Un’altra, l’ultima, curiosità. I tre testi hanno la stessa lunghezza, venti pagine l’uno tonde tonde, non una di più né una di meno. Non può essere un caso. C’è un qualche motivo a noi sconosciuto all’origine di questo aspetto?
Non è certamente un caso che i racconti abbiano una lunghezza analoga. Questa è una scelta precisa. Ho pensato fin da subito che testi così bizzarri potessero divertire o almeno intrattenere il lettore soltanto per una quindicina di pagine (tante erano nel formato originale, quello della pagina-standard delle cose che scrivo sul pc: sono poi diventate venti grazie al particolare formato del libro). È invece un caso fortuito, non ricercato in partenza, che i tre racconti siano risultati alla fine di lunghezza così simile: sempre più di 26.000 caratteri e sempre meno di 27.000. Una ciambella riuscita con un buco fin troppo perfetto.
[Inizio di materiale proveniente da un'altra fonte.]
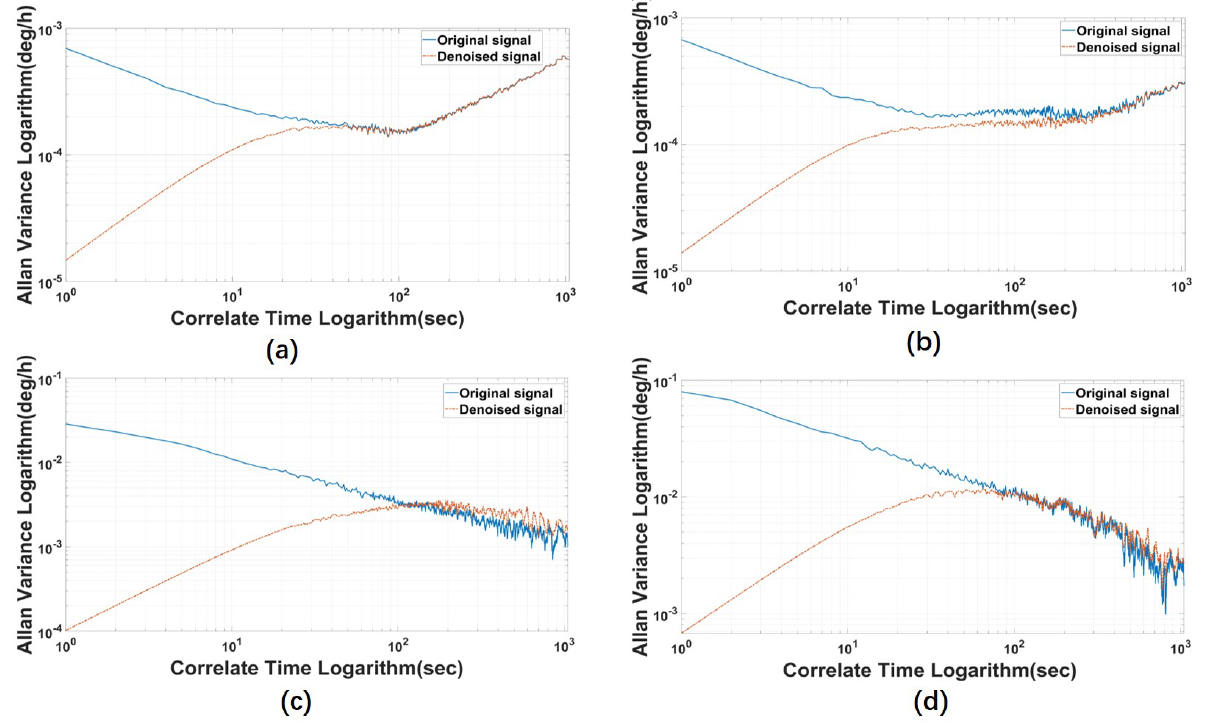
Figure 11. Allan variance of different denoising results of ICELMD, ( a , b ) are collected by different gyros, and ( c , d ) are collected by MPU6050.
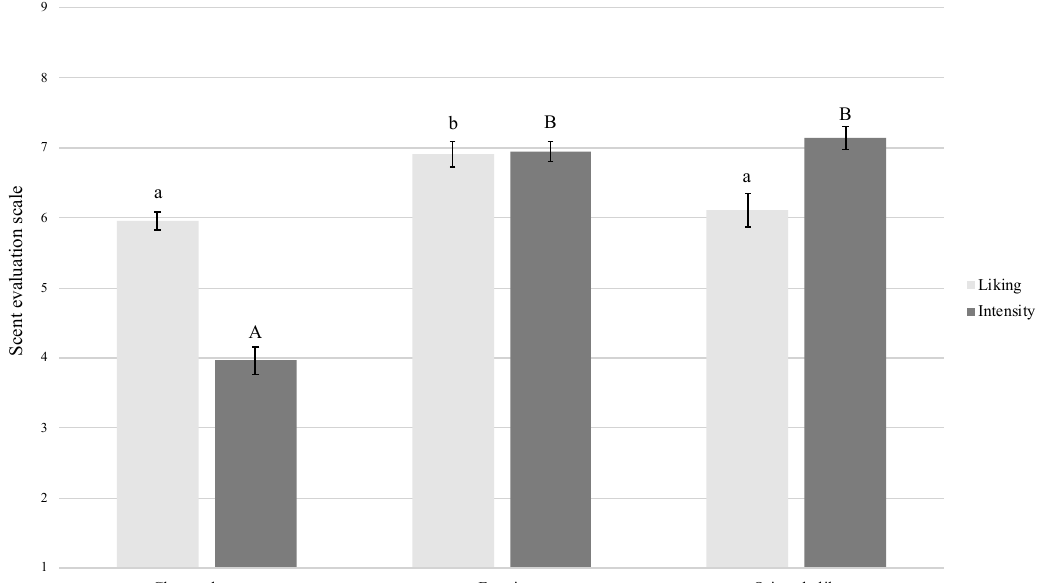
Figure 2. Floral scent liking and intensity of chrysanthemum, freesia, and oriental lily, evaluated through sensorial analysis (±SE, n = 80). The scale ranged from ‘like extremely/extremely high’ (= 9) to ‘dislike extremely/extremely low’ (= 1). Different letters (small = liking, capital = intensity) indicate significant differences in ANOVA followed by a Tukey’s post hoc test ( p ≤ 0.05).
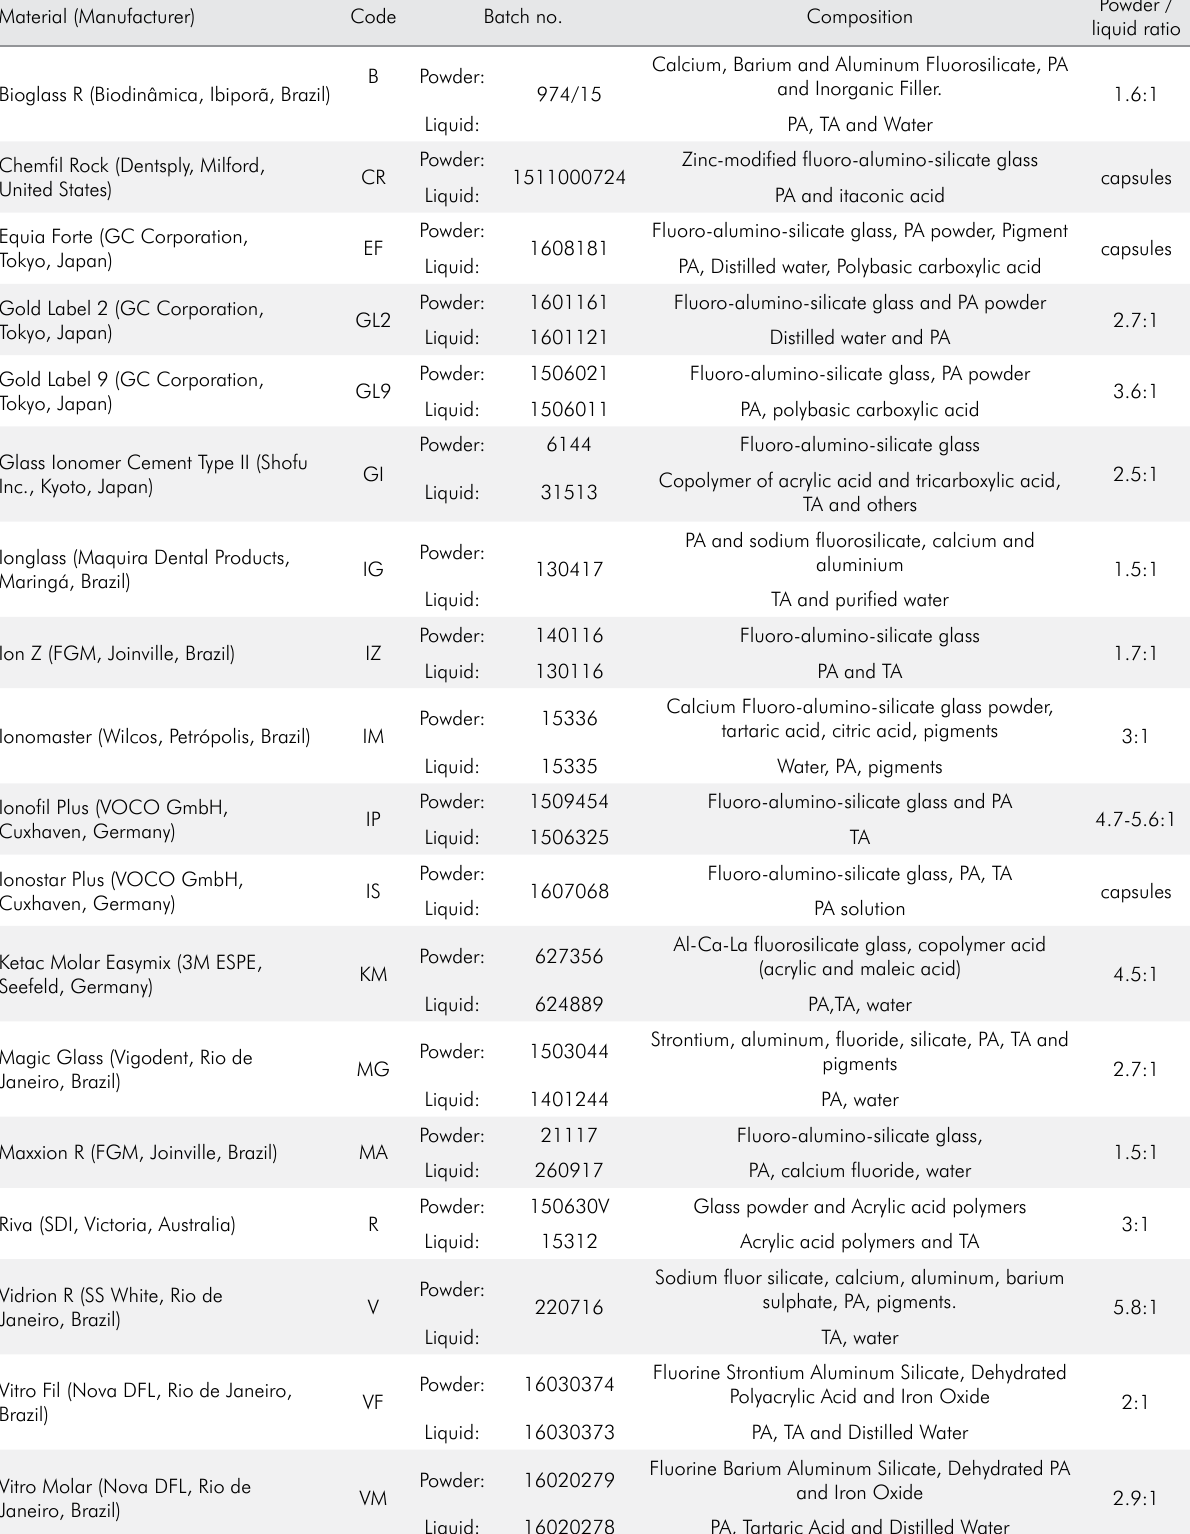
Table 1. Brands, code, batch numbers, composition and powder/liquid ratio of conventional restorative glass-ionomer cements tested Material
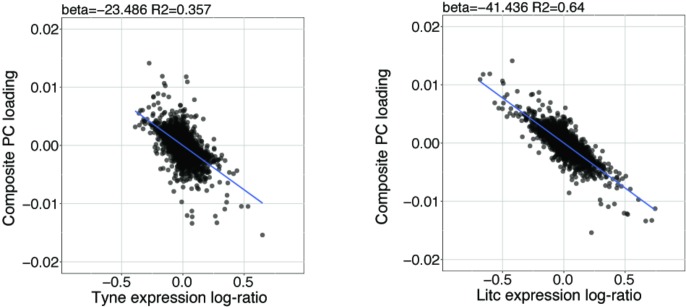
Parallel marine-freshwater divergence in gene expression quantified using the Composite PC loadings (y-axis, see also Figure 1c) is highly correlated with river-specific marine-freshwater divergence in gene expression River Tyne, Scotland (left) and Little Campbell River, Canada (right) quantified as the log of marine/freshwater expression values.Each point represents a transcript. Negative values on x- and y-axes represent stronger expression in freshwater fish and positive values represent stronger expression in marine fish.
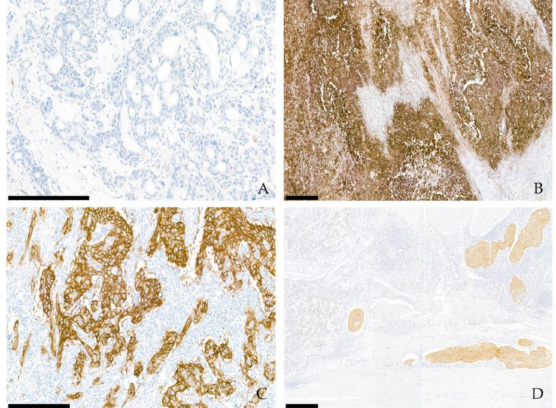
Figure 1. Representative microscopic findings of immunohistochemistry for PD-L1 ( A ) combined positive score 0; ( B ) combined positive score 90), for HER2 ( C ) with 3+ strong membranous staining in the tumor cells, and for FGFR2b ( D ) showing heterogeneous staining with positively stained tumor cells within lymphatic spaces. The scale length within the photograph is 300 µ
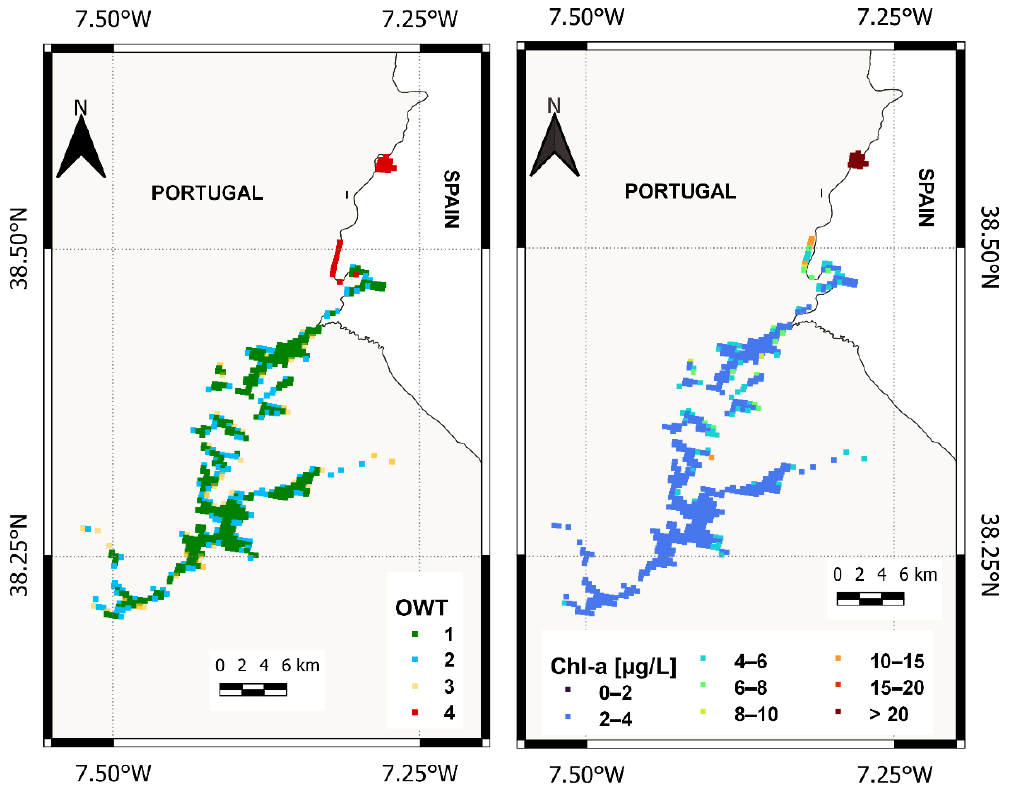
Figure 16. OWT ( left ) and Chl-a ( right ) maps on 23 July 2017 in the Alqueva reservoir.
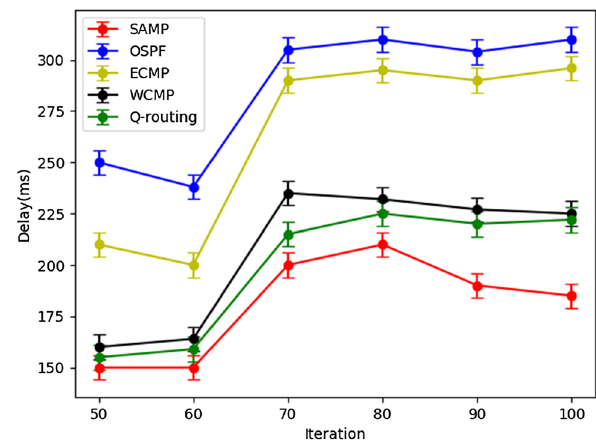
Fig. 11 Transmission delay under dynamic network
Un plauso dunque a déclic, editore coraggioso, che ha fatto della ricerca e della pubblicazione di opere ibride, sperimentali, devianti, inclassificabili, la sua ragion d’essere.
Verissimo: déclic è l’editore più matto che ci sia in circolazione, il più lontano dalle mode editoriali imperanti, e sono molto contento di aver pubblicato con lui questi tre racconti, sicuramente i più matti della mia già piuttosto insana produzione.
Edizione esaminata e brevi note
Ezio Sinigaglia, AcroBatiCa, Declic 2024, 80 pp.
Ezio Sinigaglia (Milano 1948) ha alle spalle una lunga esperienza di collaboratore editoriale e copywriter. La sua opera prima, Il pantarèi, uscì nel 1985 per un piccolo editore milanese (SPS, poi Sapiens). Dopo oltre trent’anni di silenzio, e dopo il successo di Eclissi (Nutrimenti, 2016), romanzo breve di ambientazione nordica, ha riproposto Il pantarèi nella collana Fondanti dell’editore TerraRossa, che ha poi pubblicato via via, nella collana Sperimentali, i suoi inediti: L’imitazion del vero (2020), il dittico Fifty-fifty (2021-2022), Sillabario all’incontrario (2023) e Grave disordine con delitto e fuga (2024). Per Wojtek ha dato alle stampe, nel 2023, la raccolta di racconti L’amore al fiume (e altri amori corti). Come traduttore si è cimentato con Julien Green, Marcel Proust, Charles Perrault, Boileau-Narcejac, Pierre Klossowski.